PROBLEM DESCRIPTION
The records underneath are to be repeated exactly, with the pictures left out.

MATERIALS PROVIDED
Start of Block

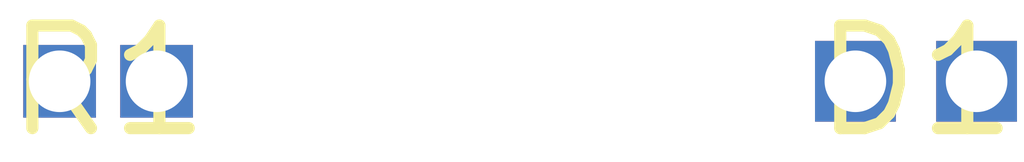
<source format=kicad_pcb>
(kicad_pcb
	(version 20241229)
	(generator "pcbnew")
	(generator_version "9.0")
	(general
		(thickness 1.6)
		(legacy_teardrops no)
	)
	(paper "A4")
	(layers
		(0 "F.Cu" signal)
		(2 "B.Cu" signal)
		(9 "F.Adhes" user "F.Adhesive")
		(11 "B.Adhes" user "B.Adhesive")
		(13 "F.Paste" user)
		(15 "B.Paste" user)
		(5 "F.SilkS" user "F.Silkscreen")
		(7 "B.SilkS" user "B.Silkscreen")
		(1 "F.Mask" user)
		(3 "B.Mask" user)
		(17 "Dwgs.User" user "User.Drawings")
		(19 "Cmts.User" user "User.Comments")
		(21 "Eco1.User" user "User.Eco1")
		(23 "Eco2.User" user "User.Eco2")
		(25 "Edge.Cuts" user)
		(27 "Margin" user)
		(31 "F.CrtYd" user "F.Courtyard")
		(29 "B.CrtYd" user "B.Courtyard")
		(35 "F.Fab" user)
		(33 "B.Fab" user)
		(39 "User.1" user)
		(41 "User.2" user)
		(43 "User.3" user)
		(45 "User.4" user)
	)
	(setup
		(pad_to_mask_clearance 0)
		(allow_soldermask_bridges_in_footprints no)
		(tenting front back)
		(pcbplotparams
			(layerselection 0x00000000_00000000_55555555_5755f5ff)
			(plot_on_all_layers_selection 0x00000000_00000000_00000000_00000000)
			(disableapertmacros no)
			(usegerberextensions no)
			(usegerberattributes yes)
			(usegerberadvancedattributes yes)
			(creategerberjobfile yes)
			(dashed_line_dash_ratio 12.000000)
			(dashed_line_gap_ratio 3.000000)
			(svgprecision 4)
			(plotframeref no)
			(mode 1)
			(useauxorigin no)
			(hpglpennumber 1)
			(hpglpenspeed 20)
			(hpglpendiameter 15.000000)
			(pdf_front_fp_property_popups yes)
			(pdf_back_fp_property_popups yes)
			(pdf_metadata yes)
			(pdf_single_document no)
			(dxfpolygonmode yes)
			(dxfimperialunits yes)
			(dxfusepcbnewfont yes)
			(psnegative no)
			(psa4output no)
			(plot_black_and_white yes)
			(sketchpadsonfab no)
			(plotpadnumbers no)
			(hidednponfab no)
			(sketchdnponfab yes)
			(crossoutdnponfab yes)
			(subtractmaskfromsilk no)
			(outputformat 1)
			(mirror no)
			(drillshape 1)
			(scaleselection 1)
			(outputdirectory "")
		)
	)
	(net 0 "")
	(footprint (layer "F.Cu") (at 0 0))
	(footprint (layer "F.Cu") (at 10 0))
	(embedded_fonts no)
)

</source>
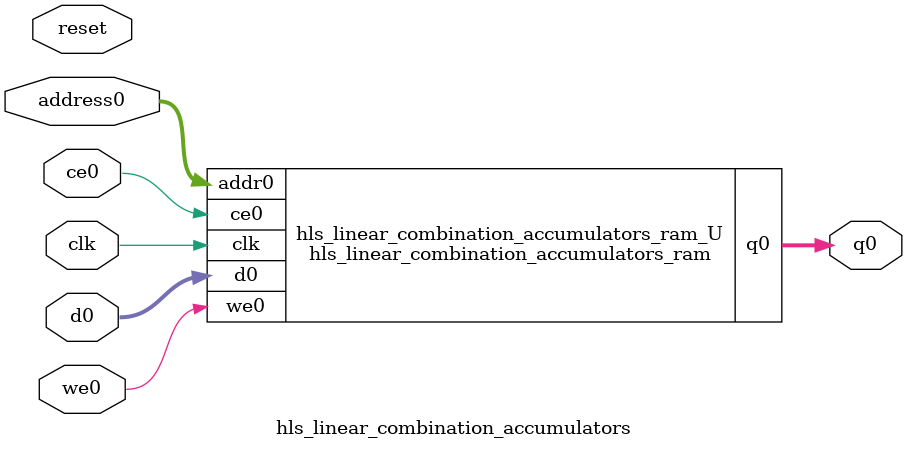
<source format=v>
`timescale 1 ns / 1 ps
module hls_linear_combination_accumulators_ram (addr0, ce0, d0, we0, q0,  clk);

parameter DWIDTH = 32;
parameter AWIDTH = 6;
parameter MEM_SIZE = 60;

input[AWIDTH-1:0] addr0;
input ce0;
input[DWIDTH-1:0] d0;
input we0;
output reg[DWIDTH-1:0] q0;
input clk;

reg [DWIDTH-1:0] ram[0:MEM_SIZE-1];




always @(posedge clk)  
begin 
    if (ce0) begin
        if (we0) 
            ram[addr0] <= d0; 
        q0 <= ram[addr0];
    end
end


endmodule

`timescale 1 ns / 1 ps
module hls_linear_combination_accumulators(
    reset,
    clk,
    address0,
    ce0,
    we0,
    d0,
    q0);

parameter DataWidth = 32'd32;
parameter AddressRange = 32'd60;
parameter AddressWidth = 32'd6;
input reset;
input clk;
input[AddressWidth - 1:0] address0;
input ce0;
input we0;
input[DataWidth - 1:0] d0;
output[DataWidth - 1:0] q0;



hls_linear_combination_accumulators_ram hls_linear_combination_accumulators_ram_U(
    .clk( clk ),
    .addr0( address0 ),
    .ce0( ce0 ),
    .we0( we0 ),
    .d0( d0 ),
    .q0( q0 ));

endmodule


</source>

End of Block

RESPONSE AREA
<source format=kicad_pcb>
(kicad_pcb
	(version 20241229)
	(generator "pcbnew")
	(generator_version "9.0")
	(general
		(thickness 1.6)
		(legacy_teardrops no)
	)
	(paper "A4")
	(layers
		(0 "F.Cu" signal)
		(2 "B.Cu" signal)
		(9 "F.Adhes" user "F.Adhesive")
		(11 "B.Adhes" user "B.Adhesive")
		(13 "F.Paste" user)
		(15 "B.Paste" user)
		(5 "F.SilkS" user "F.Silkscreen")
		(7 "B.SilkS" user "B.Silkscreen")
		(1 "F.Mask" user)
		(3 "B.Mask" user)
		(17 "Dwgs.User" user "User.Drawings")
		(19 "Cmts.User" user "User.Comments")
		(21 "Eco1.User" user "User.Eco1")
		(23 "Eco2.User" user "User.Eco2")
		(25 "Edge.Cuts" user)
		(27 "Margin" user)
		(31 "F.CrtYd" user "F.Courtyard")
		(29 "B.CrtYd" user "B.Courtyard")
		(35 "F.Fab" user)
		(33 "B.Fab" user)
		(39 "User.1" user)
		(41 "User.2" user)
		(43 "User.3" user)
		(45 "User.4" user)
	)
	(setup
		(pad_to_mask_clearance 0)
		(allow_soldermask_bridges_in_footprints no)
		(tenting front back)
		(pcbplotparams
			(layerselection 0x00000000_00000000_55555555_5755f5ff)
			(plot_on_all_layers_selection 0x00000000_00000000_00000000_00000000)
			(disableapertmacros no)
			(usegerberextensions no)
			(usegerberattributes yes)
			(usegerberadvancedattributes yes)
			(creategerberjobfile yes)
			(dashed_line_dash_ratio 12.000000)
			(dashed_line_gap_ratio 3.000000)
			(svgprecision 4)
			(plotframeref no)
			(mode 1)
			(useauxorigin no)
			(hpglpennumber 1)
			(hpglpenspeed 20)
			(hpglpendiameter 15.000000)
			(pdf_front_fp_property_popups yes)
			(pdf_back_fp_property_popups yes)
			(pdf_metadata yes)
			(pdf_single_document no)
			(dxfpolygonmode yes)
			(dxfimperialunits yes)
			(dxfusepcbnewfont yes)
			(psnegative no)
			(psa4output no)
			(plot_black_and_white yes)
			(sketchpadsonfab no)
			(plotpadnumbers no)
			(hidednponfab no)
			(sketchdnponfab yes)
			(crossoutdnponfab yes)
			(subtractmaskfromsilk no)
			(outputformat 1)
			(mirror no)
			(drillshape 1)
			(scaleselection 1)
			(outputdirectory "")
		)
	)
	(net 0 "")
	(footprint (layer "F.Cu") (at 0 0))
	(footprint (layer "F.Cu") (at 10 0))
	(embedded_fonts no)
)

</source>
<source format=v>
`timescale 1 ns / 1 ps
module hls_linear_combination_accumulators_ram (addr0, ce0, d0, we0, q0,  clk);

parameter DWIDTH = 32;
parameter AWIDTH = 6;
parameter MEM_SIZE = 60;

input[AWIDTH-1:0] addr0;
input ce0;
input[DWIDTH-1:0] d0;
input we0;
output reg[DWIDTH-1:0] q0;
input clk;

reg [DWIDTH-1:0] ram[0:MEM_SIZE-1];




always @(posedge clk)  
begin 
    if (ce0) begin
        if (we0) 
            ram[addr0] <= d0; 
        q0 <= ram[addr0];
    end
end


endmodule

`timescale 1 ns / 1 ps
module hls_linear_combination_accumulators(
    reset,
    clk,
    address0,
    ce0,
    we0,
    d0,
    q0);

parameter DataWidth = 32'd32;
parameter AddressRange = 32'd60;
parameter AddressWidth = 32'd6;
input reset;
input clk;
input[AddressWidth - 1:0] address0;
input ce0;
input we0;
input[DataWidth - 1:0] d0;
output[DataWidth - 1:0] q0;



hls_linear_combination_accumulators_ram hls_linear_combination_accumulators_ram_U(
    .clk( clk ),
    .addr0( address0 ),
    .ce0( ce0 ),
    .we0( we0 ),
    .d0( d0 ),
    .q0( q0 ));

endmodule


</source>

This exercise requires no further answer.